> THE TASK: Output the data word for word, dropping every image.

Version comparison data:
▬▬▬
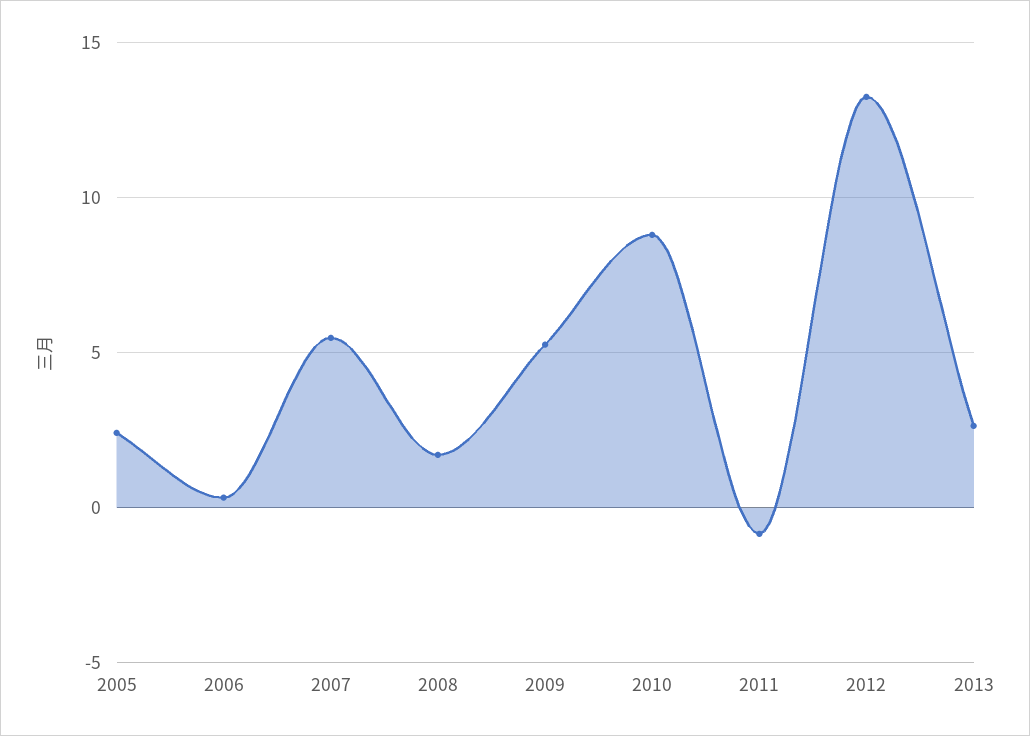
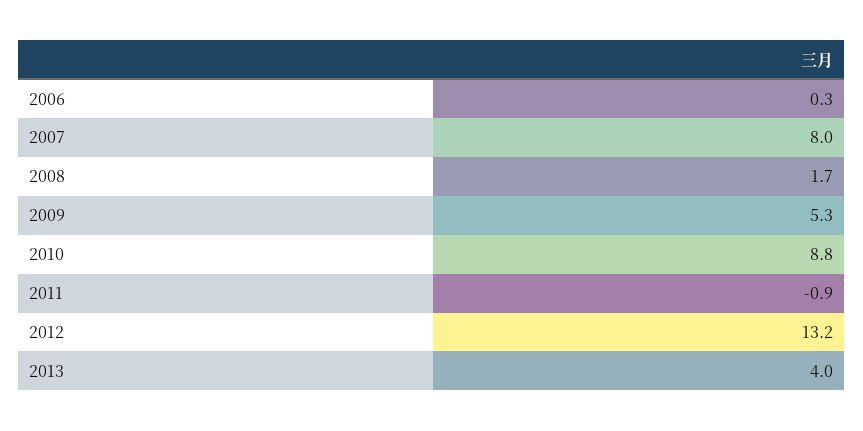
  {
-   "2005": 2.5,
    "2006": 0.3,
-   "2007": 5.5,
+   "2007": 8,
    "2008": 1.7,
    "2009": 5.3,
    "2010": 8.8,
    "2011": -0.9,
    "2012": 13.2,
-   "2013": 2.5
+   "2013": 4
  }

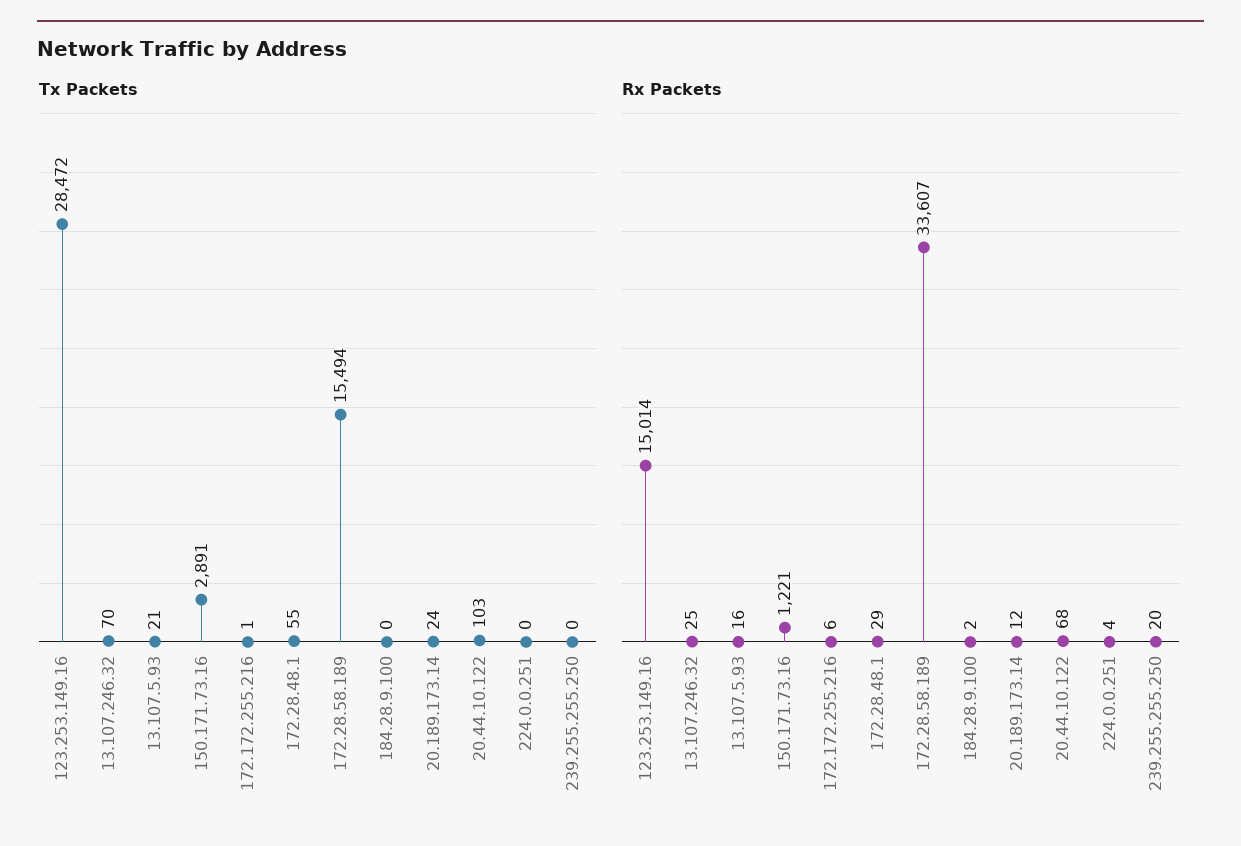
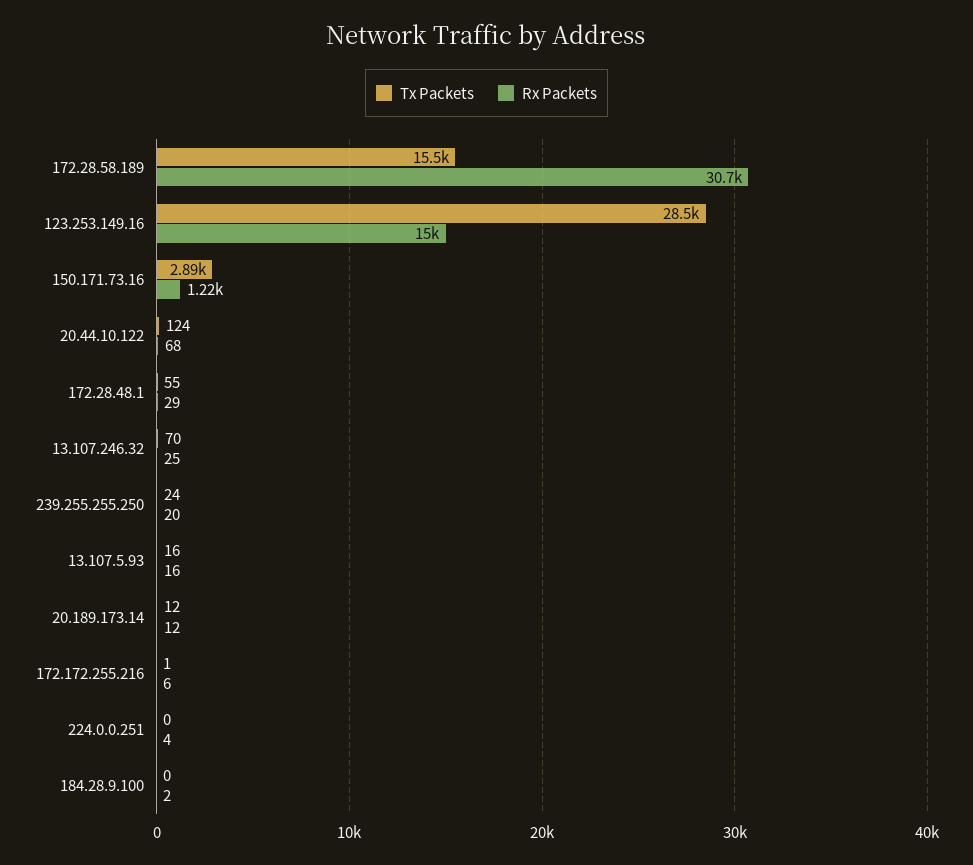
  {
    "Tx Packets": {
      "123.253.149.16": 28472,
      "13.107.246.32": 70,
-     "13.107.5.93": 21,
+     "13.107.5.93": 16,
      "150.171.73.16": 2891,
      "172.172.255.216": 1,
      "172.28.48.1": 55,
      "172.28.58.189": 15494,
      "184.28.9.100": 0,
-     "20.189.173.14": 24,
+     "20.189.173.14": 12,
-     "20.44.10.122": 103,
+     "20.44.10.122": 124,
      "224.0.0.251": 0,
-     "239.255.255.250": 0
+     "239.255.255.250": 24
    },
    "Rx Packets": {
      "123.253.149.16": 15014,
      "13.107.246.32": 25,
      "13.107.5.93": 16,
      "150.171.73.16": 1221,
      "172.172.255.216": 6,
      "172.28.48.1": 29,
-     "172.28.58.189": 33607,
+     "172.28.58.189": 30700,
      "184.28.9.100": 2,
      "20.189.173.14": 12,
      "20.44.10.122": 68,
      "224.0.0.251": 4,
      "239.255.255.250": 20
    }
  }

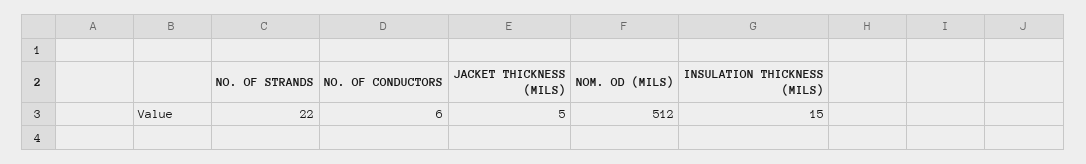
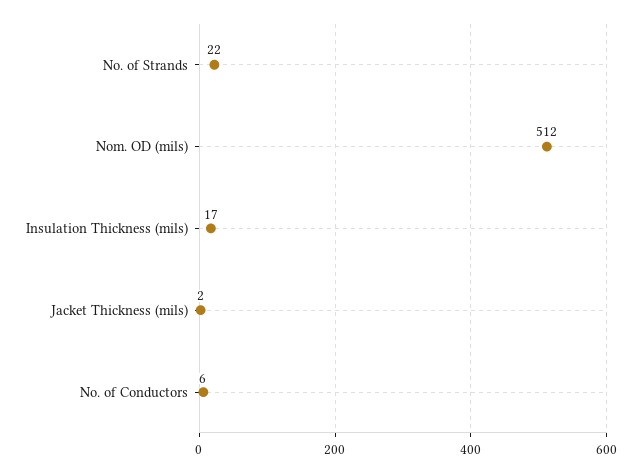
  {
    "NO. OF STRANDS": 22,
    "NO. OF CONDUCTORS": 6,
-   "JACKET THICKNESS (MILS)": 5,
+   "JACKET THICKNESS (MILS)": 2,
    "NOM. OD (MILS)": 512,
-   "INSULATION THICKNESS (MILS)": 15
+   "INSULATION THICKNESS (MILS)": 17
  }

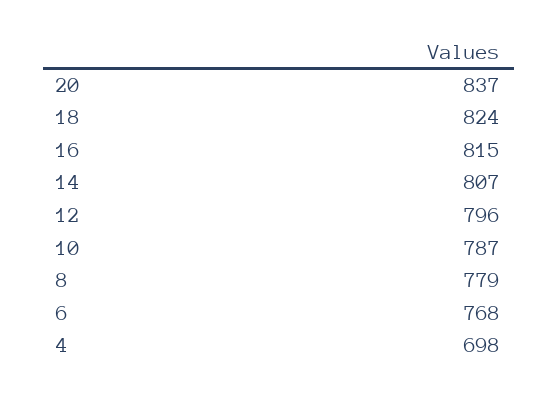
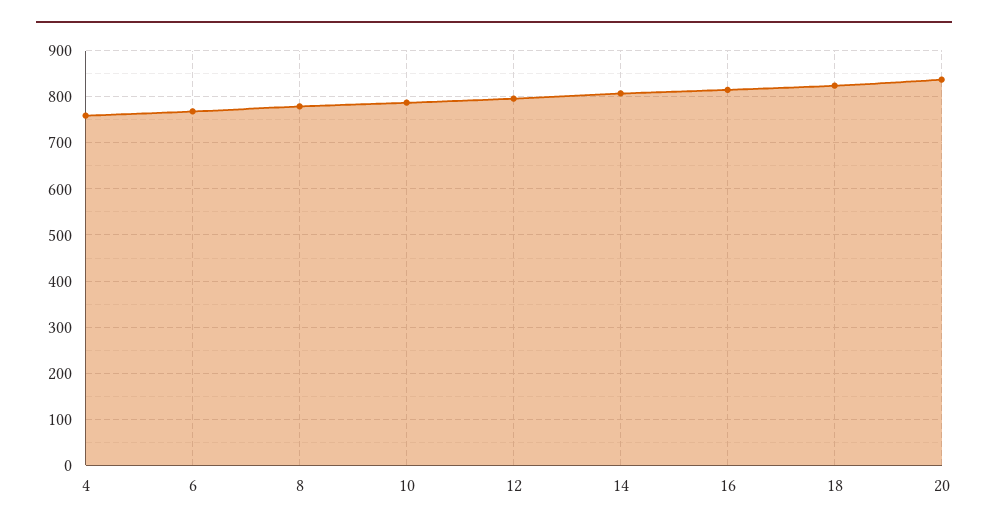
  {
    "20": 837,
    "18": 824,
    "16": 815,
    "14": 807,
    "12": 796,
    "10": 787,
    "8": 779,
    "6": 768,
-   "4": 698
+   "4": 760
  }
▬▬▬
> TASK SOLUTION:
  {
-   "2005": 2.5,
    "2006": 0.3,
-   "2007": 5.5,
+   "2007": 8,
    "2008": 1.7,
    "2009": 5.3,
    "2010": 8.8,
    "2011": -0.9,
    "2012": 13.2,
-   "2013": 2.5
+   "2013": 4
  }

  {
    "Tx Packets": {
      "123.253.149.16": 28472,
      "13.107.246.32": 70,
-     "13.107.5.93": 21,
+     "13.107.5.93": 16,
      "150.171.73.16": 2891,
      "172.172.255.216": 1,
      "172.28.48.1": 55,
      "172.28.58.189": 15494,
      "184.28.9.100": 0,
-     "20.189.173.14": 24,
+     "20.189.173.14": 12,
-     "20.44.10.122": 103,
+     "20.44.10.122": 124,
      "224.0.0.251": 0,
-     "239.255.255.250": 0
+     "239.255.255.250": 24
    },
    "Rx Packets": {
      "123.253.149.16": 15014,
      "13.107.246.32": 25,
      "13.107.5.93": 16,
      "150.171.73.16": 1221,
      "172.172.255.216": 6,
      "172.28.48.1": 29,
-     "172.28.58.189": 33607,
+     "172.28.58.189": 30700,
      "184.28.9.100": 2,
      "20.189.173.14": 12,
      "20.44.10.122": 68,
      "224.0.0.251": 4,
      "239.255.255.250": 20
    }
  }

  {
    "NO. OF STRANDS": 22,
    "NO. OF CONDUCTORS": 6,
-   "JACKET THICKNESS (MILS)": 5,
+   "JACKET THICKNESS (MILS)": 2,
    "NOM. OD (MILS)": 512,
-   "INSULATION THICKNESS (MILS)": 15
+   "INSULATION THICKNESS (MILS)": 17
  }

  {
    "20": 837,
    "18": 824,
    "16": 815,
    "14": 807,
    "12": 796,
    "10": 787,
    "8": 779,
    "6": 768,
-   "4": 698
+   "4": 760
  }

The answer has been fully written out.